- Your assignment: All entries shown below should be duplicated character for character.

- Information given:
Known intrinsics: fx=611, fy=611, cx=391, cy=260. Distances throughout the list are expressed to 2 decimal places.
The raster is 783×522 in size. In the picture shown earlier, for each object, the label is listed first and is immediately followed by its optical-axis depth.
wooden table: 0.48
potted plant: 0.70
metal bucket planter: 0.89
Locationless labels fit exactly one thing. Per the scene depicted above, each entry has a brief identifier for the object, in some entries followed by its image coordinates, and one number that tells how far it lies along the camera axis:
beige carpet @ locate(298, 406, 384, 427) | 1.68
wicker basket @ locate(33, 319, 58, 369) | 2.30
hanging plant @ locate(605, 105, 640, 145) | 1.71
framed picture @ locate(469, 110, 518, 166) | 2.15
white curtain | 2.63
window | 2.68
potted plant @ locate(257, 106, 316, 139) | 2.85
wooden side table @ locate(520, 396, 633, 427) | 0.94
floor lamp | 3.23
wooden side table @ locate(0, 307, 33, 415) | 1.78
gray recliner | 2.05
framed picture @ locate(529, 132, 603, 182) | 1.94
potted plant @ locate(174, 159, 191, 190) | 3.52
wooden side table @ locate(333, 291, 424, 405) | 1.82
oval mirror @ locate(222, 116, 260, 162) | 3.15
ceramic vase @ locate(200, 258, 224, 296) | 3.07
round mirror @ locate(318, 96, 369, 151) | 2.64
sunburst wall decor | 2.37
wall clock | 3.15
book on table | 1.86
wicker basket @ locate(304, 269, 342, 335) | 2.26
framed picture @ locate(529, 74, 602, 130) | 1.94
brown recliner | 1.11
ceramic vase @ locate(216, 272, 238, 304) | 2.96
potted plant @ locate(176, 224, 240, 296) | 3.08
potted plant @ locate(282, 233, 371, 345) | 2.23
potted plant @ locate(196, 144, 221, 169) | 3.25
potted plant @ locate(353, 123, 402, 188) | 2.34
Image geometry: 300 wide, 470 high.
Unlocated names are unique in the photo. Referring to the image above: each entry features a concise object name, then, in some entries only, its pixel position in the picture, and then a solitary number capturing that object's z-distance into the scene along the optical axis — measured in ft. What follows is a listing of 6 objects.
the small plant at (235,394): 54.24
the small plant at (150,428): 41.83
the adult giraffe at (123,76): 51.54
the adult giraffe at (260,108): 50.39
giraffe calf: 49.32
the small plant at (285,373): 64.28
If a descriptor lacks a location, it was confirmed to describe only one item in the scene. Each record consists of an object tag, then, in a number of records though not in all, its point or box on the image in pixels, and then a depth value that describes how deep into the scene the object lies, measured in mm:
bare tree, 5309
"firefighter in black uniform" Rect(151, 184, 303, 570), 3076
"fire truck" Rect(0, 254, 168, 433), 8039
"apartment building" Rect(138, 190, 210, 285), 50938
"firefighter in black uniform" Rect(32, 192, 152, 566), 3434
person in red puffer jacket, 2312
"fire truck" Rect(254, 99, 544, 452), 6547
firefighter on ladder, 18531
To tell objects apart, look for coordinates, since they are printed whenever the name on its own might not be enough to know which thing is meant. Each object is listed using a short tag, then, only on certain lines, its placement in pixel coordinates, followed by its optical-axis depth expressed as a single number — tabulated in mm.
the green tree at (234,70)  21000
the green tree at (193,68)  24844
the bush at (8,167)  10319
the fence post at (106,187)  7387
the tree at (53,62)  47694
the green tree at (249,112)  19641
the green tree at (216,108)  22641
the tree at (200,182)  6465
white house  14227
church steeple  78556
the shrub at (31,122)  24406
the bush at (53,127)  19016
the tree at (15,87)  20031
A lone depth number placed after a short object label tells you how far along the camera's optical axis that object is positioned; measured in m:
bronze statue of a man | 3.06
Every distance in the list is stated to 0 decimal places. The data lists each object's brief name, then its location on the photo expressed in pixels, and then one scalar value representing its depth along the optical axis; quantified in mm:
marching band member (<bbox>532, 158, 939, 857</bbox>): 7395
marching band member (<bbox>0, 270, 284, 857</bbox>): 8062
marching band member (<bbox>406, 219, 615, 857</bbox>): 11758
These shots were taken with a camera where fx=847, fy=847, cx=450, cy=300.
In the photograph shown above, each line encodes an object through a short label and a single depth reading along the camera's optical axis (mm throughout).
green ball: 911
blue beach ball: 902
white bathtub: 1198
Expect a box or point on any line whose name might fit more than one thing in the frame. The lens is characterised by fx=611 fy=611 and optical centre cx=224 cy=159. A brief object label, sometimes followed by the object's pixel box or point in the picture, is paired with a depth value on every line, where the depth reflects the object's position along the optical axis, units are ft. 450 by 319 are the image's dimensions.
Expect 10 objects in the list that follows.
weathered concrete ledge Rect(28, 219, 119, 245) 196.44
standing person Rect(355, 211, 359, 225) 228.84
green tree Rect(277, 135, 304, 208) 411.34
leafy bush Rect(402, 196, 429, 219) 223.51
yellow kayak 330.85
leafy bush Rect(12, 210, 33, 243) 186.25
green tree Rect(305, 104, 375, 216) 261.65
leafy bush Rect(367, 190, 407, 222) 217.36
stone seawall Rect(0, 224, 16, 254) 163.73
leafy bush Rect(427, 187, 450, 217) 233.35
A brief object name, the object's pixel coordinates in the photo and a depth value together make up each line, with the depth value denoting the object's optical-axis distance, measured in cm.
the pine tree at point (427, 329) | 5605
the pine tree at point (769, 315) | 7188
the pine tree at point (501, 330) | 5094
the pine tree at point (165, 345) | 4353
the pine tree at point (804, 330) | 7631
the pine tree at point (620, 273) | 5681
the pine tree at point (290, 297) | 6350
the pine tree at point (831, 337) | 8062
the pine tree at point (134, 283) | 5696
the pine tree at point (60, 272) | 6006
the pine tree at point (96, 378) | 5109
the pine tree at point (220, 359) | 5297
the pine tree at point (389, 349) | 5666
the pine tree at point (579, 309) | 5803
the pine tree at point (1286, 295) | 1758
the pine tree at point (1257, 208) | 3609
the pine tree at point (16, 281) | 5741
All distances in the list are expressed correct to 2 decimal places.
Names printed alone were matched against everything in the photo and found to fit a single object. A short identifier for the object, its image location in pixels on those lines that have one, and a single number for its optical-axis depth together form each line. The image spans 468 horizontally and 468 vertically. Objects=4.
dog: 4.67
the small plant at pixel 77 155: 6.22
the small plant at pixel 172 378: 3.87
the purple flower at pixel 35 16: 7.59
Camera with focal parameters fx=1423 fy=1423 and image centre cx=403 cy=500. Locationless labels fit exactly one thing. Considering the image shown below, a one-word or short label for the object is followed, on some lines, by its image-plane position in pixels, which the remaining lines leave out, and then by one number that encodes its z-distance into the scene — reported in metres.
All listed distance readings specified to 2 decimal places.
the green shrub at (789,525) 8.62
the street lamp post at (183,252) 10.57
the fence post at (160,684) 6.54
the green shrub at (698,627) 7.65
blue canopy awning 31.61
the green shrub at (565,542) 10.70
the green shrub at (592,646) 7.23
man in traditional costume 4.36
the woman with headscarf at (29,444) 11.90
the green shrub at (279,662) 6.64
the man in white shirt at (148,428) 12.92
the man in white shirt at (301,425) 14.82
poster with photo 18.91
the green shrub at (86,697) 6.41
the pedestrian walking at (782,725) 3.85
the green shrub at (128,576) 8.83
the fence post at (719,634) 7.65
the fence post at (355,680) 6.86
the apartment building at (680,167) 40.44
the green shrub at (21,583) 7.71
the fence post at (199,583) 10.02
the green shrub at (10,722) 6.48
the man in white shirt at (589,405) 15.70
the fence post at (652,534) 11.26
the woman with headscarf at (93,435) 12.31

- Expected output:
Known intrinsics: fx=611, fy=611, cx=391, cy=260. Distances throughout the list are expressed to 2 decimal places.
The raster is 783×522 in size. In the picture shown earlier, for each object, the label is listed first and is immediately followed by its optical-axis depth.
wooden table: 0.48
potted plant: 0.70
metal bucket planter: 0.89
Locationless labels fit exactly one thing. Per the scene depicted above, each entry has a brief identifier for the object, in some entries followed by its image coordinates, and one number that tells how far it lies along the camera axis:
beige carpet @ locate(298, 406, 384, 427) | 1.68
wicker basket @ locate(33, 319, 58, 369) | 2.30
hanging plant @ locate(605, 105, 640, 145) | 1.71
framed picture @ locate(469, 110, 518, 166) | 2.15
white curtain | 2.63
window | 2.68
potted plant @ locate(257, 106, 316, 139) | 2.85
wooden side table @ locate(520, 396, 633, 427) | 0.94
floor lamp | 3.23
wooden side table @ locate(0, 307, 33, 415) | 1.78
gray recliner | 2.05
framed picture @ locate(529, 132, 603, 182) | 1.94
potted plant @ locate(174, 159, 191, 190) | 3.52
wooden side table @ locate(333, 291, 424, 405) | 1.82
oval mirror @ locate(222, 116, 260, 162) | 3.15
ceramic vase @ locate(200, 258, 224, 296) | 3.07
round mirror @ locate(318, 96, 369, 151) | 2.64
sunburst wall decor | 2.37
wall clock | 3.15
book on table | 1.86
wicker basket @ locate(304, 269, 342, 335) | 2.26
framed picture @ locate(529, 74, 602, 130) | 1.94
brown recliner | 1.11
ceramic vase @ locate(216, 272, 238, 304) | 2.96
potted plant @ locate(176, 224, 240, 296) | 3.08
potted plant @ locate(282, 233, 371, 345) | 2.23
potted plant @ locate(196, 144, 221, 169) | 3.25
potted plant @ locate(353, 123, 402, 188) | 2.34
Image geometry: 300 wide, 470 high.
Unlocated names are unique in the photo. Referring to the image above: each entry features a concise object name, then, in some entries only, its pixel position in the picture, and then a solitary number capturing that object's z-distance into the scene along the optical axis — measured in ft. What follows is a listing of 6 objects.
the small plant at (235,394): 54.24
the small plant at (150,428): 41.83
the adult giraffe at (123,76): 51.54
the adult giraffe at (260,108): 50.39
giraffe calf: 49.32
the small plant at (285,373): 64.28
If a descriptor lacks a location, it was confirmed to describe only one item in the scene. Each record consists of an object tag, then, in a number of records though not in all, its point or box on the image in pixels, and then a depth value that describes how deep into the scene the object lies, measured in mm:
bare tree, 5309
"firefighter in black uniform" Rect(151, 184, 303, 570), 3076
"fire truck" Rect(0, 254, 168, 433), 8039
"apartment building" Rect(138, 190, 210, 285), 50938
"firefighter in black uniform" Rect(32, 192, 152, 566), 3434
person in red puffer jacket, 2312
"fire truck" Rect(254, 99, 544, 452), 6547
firefighter on ladder, 18531
To tell objects apart, look for coordinates, since they are printed whenever the name on its own might not be enough to know which thing is meant. Each object is listed using a short tag, then, only on certain lines, its placement in pixel coordinates, followed by its optical-axis depth expressed as a single number — tabulated in mm.
the green tree at (234,70)  21000
the green tree at (193,68)  24844
the bush at (8,167)  10319
the fence post at (106,187)  7387
the tree at (53,62)  47694
the green tree at (249,112)  19641
the green tree at (216,108)  22641
the tree at (200,182)  6465
white house  14227
church steeple  78556
the shrub at (31,122)  24406
the bush at (53,127)  19016
the tree at (15,87)  20031
A lone depth number placed after a short object label tells you how far along the camera's optical axis that object is positioned; measured in m:
bronze statue of a man | 3.06
Every distance in the list is stated to 0 decimal places. The data lists each object's brief name, then its location on the photo expressed in pixels, and then one scalar value representing its depth along the optical axis; quantified in mm:
marching band member (<bbox>532, 158, 939, 857</bbox>): 7395
marching band member (<bbox>0, 270, 284, 857</bbox>): 8062
marching band member (<bbox>406, 219, 615, 857</bbox>): 11758
These shots were taken with a camera where fx=847, fy=847, cx=450, cy=300.
In the photograph shown above, each line encodes an object through a short label and a single depth reading along the camera's optical axis (mm throughout).
green ball: 911
blue beach ball: 902
white bathtub: 1198
Expect a box or point on any line whose name might fit more than one thing in the frame. The lens is characterised by fx=611 fy=611 and optical centre cx=224 cy=159. A brief object label, sometimes followed by the object's pixel box or point in the picture, is paired with a depth value on every line, where the depth reflects the object's position along the optical axis, units are ft. 450 by 319 are the image's dimensions.
Expect 10 objects in the list that follows.
weathered concrete ledge Rect(28, 219, 119, 245) 196.44
standing person Rect(355, 211, 359, 225) 228.84
green tree Rect(277, 135, 304, 208) 411.34
leafy bush Rect(402, 196, 429, 219) 223.51
yellow kayak 330.85
leafy bush Rect(12, 210, 33, 243) 186.25
green tree Rect(305, 104, 375, 216) 261.65
leafy bush Rect(367, 190, 407, 222) 217.36
stone seawall Rect(0, 224, 16, 254) 163.73
leafy bush Rect(427, 187, 450, 217) 233.35
A brief object name, the object's pixel coordinates in the photo and a depth value together make up each line, with the depth value denoting the object's optical-axis distance, measured in cm.
the pine tree at point (427, 329) | 5605
the pine tree at point (769, 315) | 7188
the pine tree at point (501, 330) | 5094
the pine tree at point (165, 345) | 4353
the pine tree at point (804, 330) | 7631
the pine tree at point (620, 273) | 5681
the pine tree at point (290, 297) | 6350
the pine tree at point (831, 337) | 8062
the pine tree at point (134, 283) | 5696
the pine tree at point (60, 272) | 6006
the pine tree at point (96, 378) | 5109
the pine tree at point (220, 359) | 5297
the pine tree at point (389, 349) | 5666
the pine tree at point (579, 309) | 5803
the pine tree at point (1286, 295) | 1758
the pine tree at point (1257, 208) | 3609
the pine tree at point (16, 281) | 5741
All distances in the list are expressed correct to 2 decimal places.
Names printed alone were matched against everything in the photo and found to fit a single object. A short identifier for the object, its image location in pixels on those lines that have one, and a single number for its optical-axis depth together form each line. The image spans 468 horizontally and 468 vertically. Objects=4.
dog: 4.67
the small plant at pixel 77 155: 6.22
the small plant at pixel 172 378: 3.87
the purple flower at pixel 35 16: 7.59
Camera with focal parameters fx=1423 fy=1423 and image centre cx=403 cy=500. Locationless labels fit exactly one thing. Considering the image shown below, a one-word or short label for the object is followed, on some lines, by its image-plane position in pixels, which the remaining lines leave out, and then by one number that encodes its z-distance into the scene — reported in metres.
All listed distance readings specified to 2 decimal places.
the green shrub at (789,525) 8.62
the street lamp post at (183,252) 10.57
the fence post at (160,684) 6.54
the green shrub at (698,627) 7.65
blue canopy awning 31.61
the green shrub at (565,542) 10.70
the green shrub at (592,646) 7.23
man in traditional costume 4.36
the woman with headscarf at (29,444) 11.90
the green shrub at (279,662) 6.64
the man in white shirt at (148,428) 12.92
the man in white shirt at (301,425) 14.82
poster with photo 18.91
the green shrub at (86,697) 6.41
the pedestrian walking at (782,725) 3.85
the green shrub at (128,576) 8.83
the fence post at (719,634) 7.65
the fence post at (355,680) 6.86
the apartment building at (680,167) 40.44
the green shrub at (21,583) 7.71
the fence post at (199,583) 10.02
the green shrub at (10,722) 6.48
the man in white shirt at (589,405) 15.70
the fence post at (652,534) 11.26
the woman with headscarf at (93,435) 12.31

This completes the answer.